Work task ▸
Please transcribe exactly, and only, the lines of the data below between the line holding "Stripe API key" and the line holding "### Health Checks", inclusive.

(Provided material begins)

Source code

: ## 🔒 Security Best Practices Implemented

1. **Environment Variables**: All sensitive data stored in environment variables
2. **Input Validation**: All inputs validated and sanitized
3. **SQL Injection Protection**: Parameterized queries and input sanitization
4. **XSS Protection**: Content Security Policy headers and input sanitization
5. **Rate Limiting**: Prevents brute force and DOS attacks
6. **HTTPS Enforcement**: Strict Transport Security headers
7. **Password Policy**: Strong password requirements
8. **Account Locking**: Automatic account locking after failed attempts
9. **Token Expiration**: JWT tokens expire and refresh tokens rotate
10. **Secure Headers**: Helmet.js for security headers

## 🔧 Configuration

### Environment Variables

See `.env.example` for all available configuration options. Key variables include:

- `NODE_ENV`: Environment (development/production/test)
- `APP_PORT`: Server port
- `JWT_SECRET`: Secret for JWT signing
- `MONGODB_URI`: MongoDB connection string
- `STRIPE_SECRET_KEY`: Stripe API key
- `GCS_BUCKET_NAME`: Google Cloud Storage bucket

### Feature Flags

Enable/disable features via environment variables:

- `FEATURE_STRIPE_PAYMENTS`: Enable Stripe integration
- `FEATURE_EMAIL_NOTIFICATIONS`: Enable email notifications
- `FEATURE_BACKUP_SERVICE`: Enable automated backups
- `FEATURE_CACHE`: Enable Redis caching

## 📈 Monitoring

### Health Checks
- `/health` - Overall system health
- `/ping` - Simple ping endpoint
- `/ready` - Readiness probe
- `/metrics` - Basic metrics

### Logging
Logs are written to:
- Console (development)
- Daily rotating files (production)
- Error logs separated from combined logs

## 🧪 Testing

(Provided material ends)

Written solution ▸
- `STRIPE_SECRET_KEY`: Stripe API key
- `GCS_BUCKET_NAME`: Google Cloud Storage bucket

### Feature Flags

Enable/disable features via environment variables:

- `FEATURE_STRIPE_PAYMENTS`: Enable Stripe integration
- `FEATURE_EMAIL_NOTIFICATIONS`: Enable email notifications
- `FEATURE_BACKUP_SERVICE`: Enable automated backups
- `FEATURE_CACHE`: Enable Redis caching

## 📈 Monitoring

### Health Checks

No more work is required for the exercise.